Quality statement 1: Shared decision‑making

Quality statement

People are given the opportunity to be involved in making decisions about their medicines.

Rationale

Clinical outcomes and patient satisfaction are likely to be better when decisions about medicines are made jointly between the person taking the medicine and the prescriber (shared decision‑making). A person's preferences and how they value treatment options and outcomes should be taken into account. People also need to have enough information to make informed choices. Patient decision aids can be used to support shared decision‑making. Choices may include decisions not to take specific medicines.

Quality measures

Structure

a) Evidence that prescribers give people information about the potential benefits and harms of using medicines.

Data source: Local data collection.

b) Evidence that prescribers take into account people's preferences and values about treatment options that includes the use of medicines.

Data source: Local data collection.

c) Evidence that prescribers offer people the opportunity to use available decision aids to make informed choices about the use of medicines that take account of the trade‑off between potential benefits and harms.

Data source: Local data collection.

Outcome

a) Medicines adherence.

Data source: Local data collection.

b) Patient satisfaction with outcomes from the use of medicines.

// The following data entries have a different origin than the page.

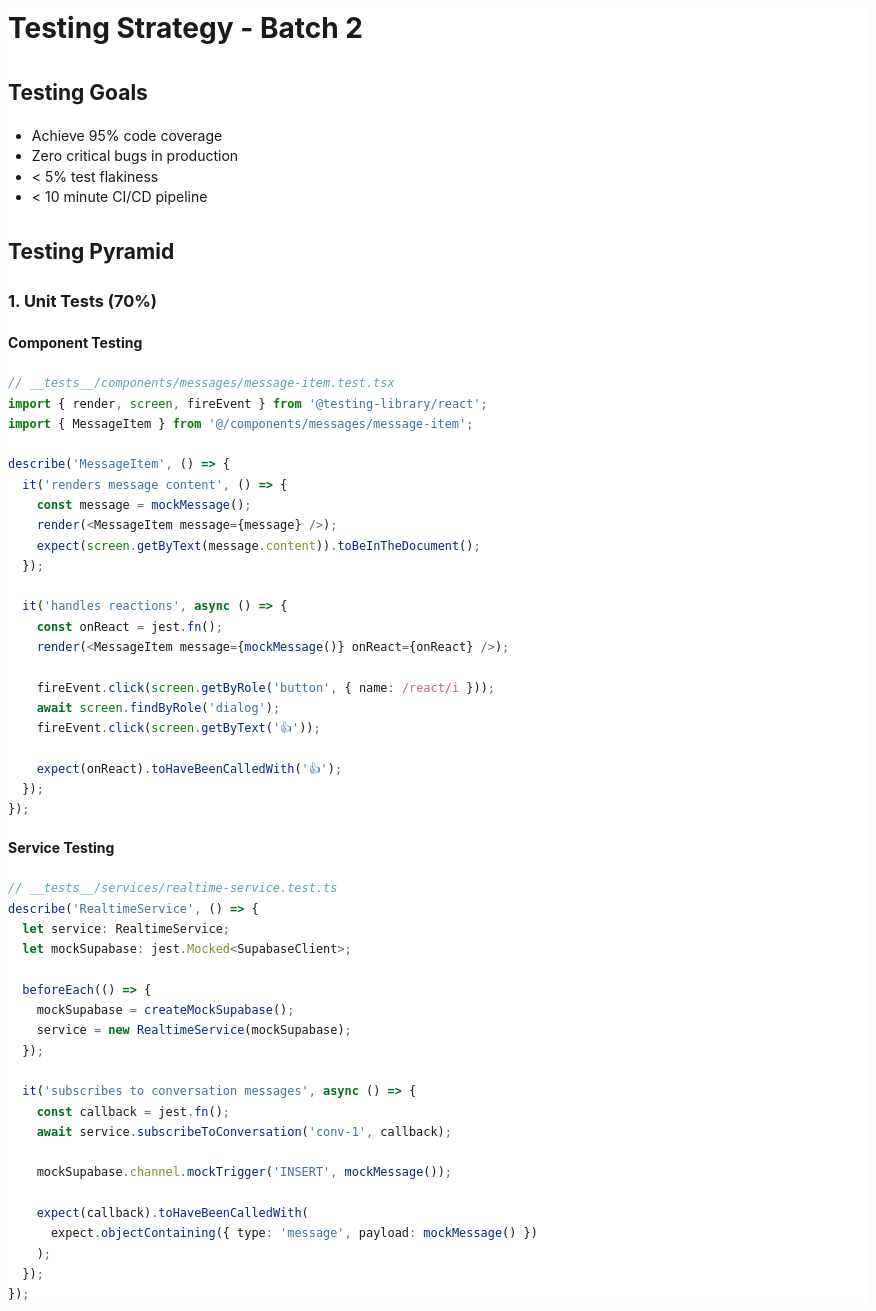# Testing Strategy - Batch 2

## Testing Goals
- Achieve 95% code coverage
- Zero critical bugs in production
- < 5% test flakiness
- < 10 minute CI/CD pipeline

## Testing Pyramid

### 1. Unit Tests (70%)

#### Component Testing
```typescript
// __tests__/components/messages/message-item.test.tsx
import { render, screen, fireEvent } from '@testing-library/react';
import { MessageItem } from '@/components/messages/message-item';

describe('MessageItem', () => {
  it('renders message content', () => {
    const message = mockMessage();
    render(<MessageItem message={message} />);
    expect(screen.getByText(message.content)).toBeInTheDocument();
  });
  
  it('handles reactions', async () => {
    const onReact = jest.fn();
    render(<MessageItem message={mockMessage()} onReact={onReact} />);
    
    fireEvent.click(screen.getByRole('button', { name: /react/i }));
    await screen.findByRole('dialog');
    fireEvent.click(screen.getByText('👍'));
    
    expect(onReact).toHaveBeenCalledWith('👍');
  });
});
```

#### Service Testing
```typescript
// __tests__/services/realtime-service.test.ts
describe('RealtimeService', () => {
  let service: RealtimeService;
  let mockSupabase: jest.Mocked<SupabaseClient>;
  
  beforeEach(() => {
    mockSupabase = createMockSupabase();
    service = new RealtimeService(mockSupabase);
  });
  
  it('subscribes to conversation messages', async () => {
    const callback = jest.fn();
    await service.subscribeToConversation('conv-1', callback);
    
    mockSupabase.channel.mockTrigger('INSERT', mockMessage());
    
    expect(callback).toHaveBeenCalledWith(
      expect.objectContaining({ type: 'message', payload: mockMessage() })
    );
  });
});
```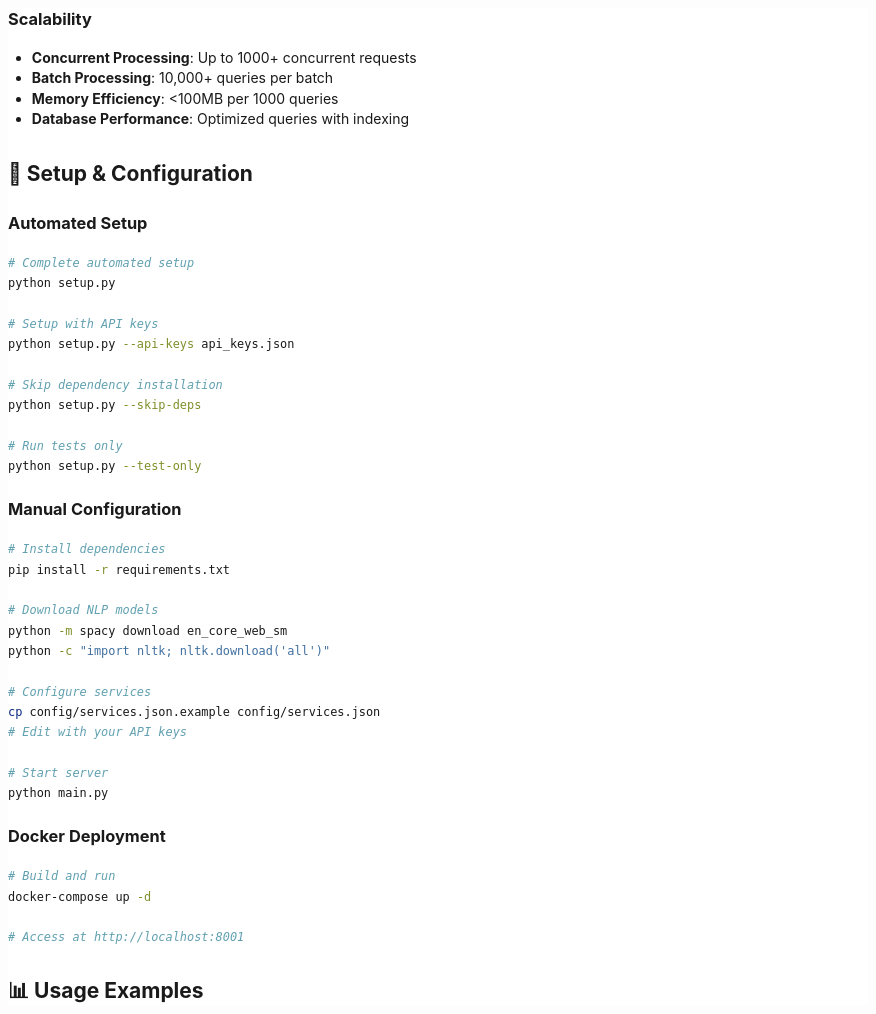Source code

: ### Scalability
- **Concurrent Processing**: Up to 1000+ concurrent requests
- **Batch Processing**: 10,000+ queries per batch
- **Memory Efficiency**: <100MB per 1000 queries
- **Database Performance**: Optimized queries with indexing

## 🔧 Setup & Configuration

### Automated Setup
```bash
# Complete automated setup
python setup.py

# Setup with API keys
python setup.py --api-keys api_keys.json

# Skip dependency installation
python setup.py --skip-deps

# Run tests only
python setup.py --test-only
```

### Manual Configuration
```bash
# Install dependencies
pip install -r requirements.txt

# Download NLP models
python -m spacy download en_core_web_sm
python -c "import nltk; nltk.download('all')"

# Configure services
cp config/services.json.example config/services.json
# Edit with your API keys

# Start server
python main.py
```

### Docker Deployment
```bash
# Build and run
docker-compose up -d

# Access at http://localhost:8001
```

## 📊 Usage Examples
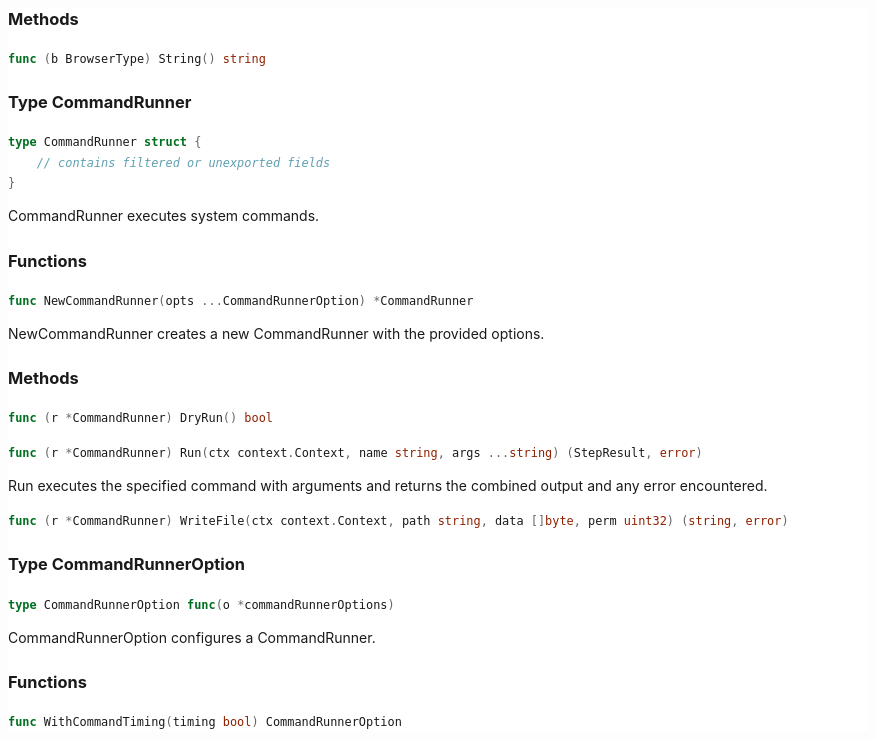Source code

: 

### Methods

```go
func (b BrowserType) String() string
```




### Type CommandRunner
```go
type CommandRunner struct {
	// contains filtered or unexported fields
}
```
CommandRunner executes system commands.

### Functions

```go
func NewCommandRunner(opts ...CommandRunnerOption) *CommandRunner
```
NewCommandRunner creates a new CommandRunner with the provided options.



### Methods

```go
func (r *CommandRunner) DryRun() bool
```


```go
func (r *CommandRunner) Run(ctx context.Context, name string, args ...string) (StepResult, error)
```
Run executes the specified command with arguments and returns the combined
output and any error encountered.


```go
func (r *CommandRunner) WriteFile(ctx context.Context, path string, data []byte, perm uint32) (string, error)
```




### Type CommandRunnerOption
```go
type CommandRunnerOption func(o *commandRunnerOptions)
```
CommandRunnerOption configures a CommandRunner.

### Functions

```go
func WithCommandTiming(timing bool) CommandRunnerOption
```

Data source: Local data collection.

What the quality statement means for service providers, healthcare professionals and commissioners

Service providers (such as primary and secondary care and pharmacy services) ensure that people are given the opportunity to be involved in making decisions about their medicines in partnership with professionals who prescribe medicines.

Healthcare professionals (such as prescribers and community pharmacists) ensure that people are given the opportunity to be involved in making decisions about their medicines. For example, healthcare professionals can use patient decision aids to support shared decision‑making and they should ensure that people who take medicines have information about the potential benefits and harms.

Commissioners (such as clinical commissioning groups and NHS England) ensure they commission services in which people are given the opportunity to be involved in making decisions about their medicines in partnership with professionals who prescribe medicines.

What the quality statement means for patients, service users and carers

People who are considering whether or not to take a medicine are given the opportunity to be involved in making the decision with their healthcare professional. The decision should be in line with the person's preferences and what they consider is important, and should take into account information about the potential benefits and harms of the medicine.

Source guidance

Definitions of terms used in this quality statement

Involved in making decisions

Patients should have the opportunity to make informed decisions about their medicines, in partnership with their healthcare professionals. Healthcare professionals should take account of a person's values and preferences by discussing what is important to them about treating or managing their condition(s) and their medicines. They should ask open questions to understand the person's ideas, concerns and expectations. This process can he helped by using patient decision aids. The person's values and preferences about treatment options may be different from those of the healthcare professional, and making assumptions about these should be avoided.

[Medicines optimisation: the safe and effective use of medicines to enable the best possible outcomes (2015) NICE guideline NG5, recommendation 1.6.2 and full guideline]

Equality and diversity considerations

People who are offered or prescribed medicines may have different values and preferences to those of their healthcare professional, and these values and preferences may affect their choices about medicines. Healthcare professionals should be sensitive and supportive to ensure that everyone can express their preferences about the use of medicines and take part in shared decision‑making. Healthcare professionals should take into account that some people may need additional support in communicating their preferences or in understanding the information given to them. This might be, for example, because English is not their first language or they have communication or sensory difficulties.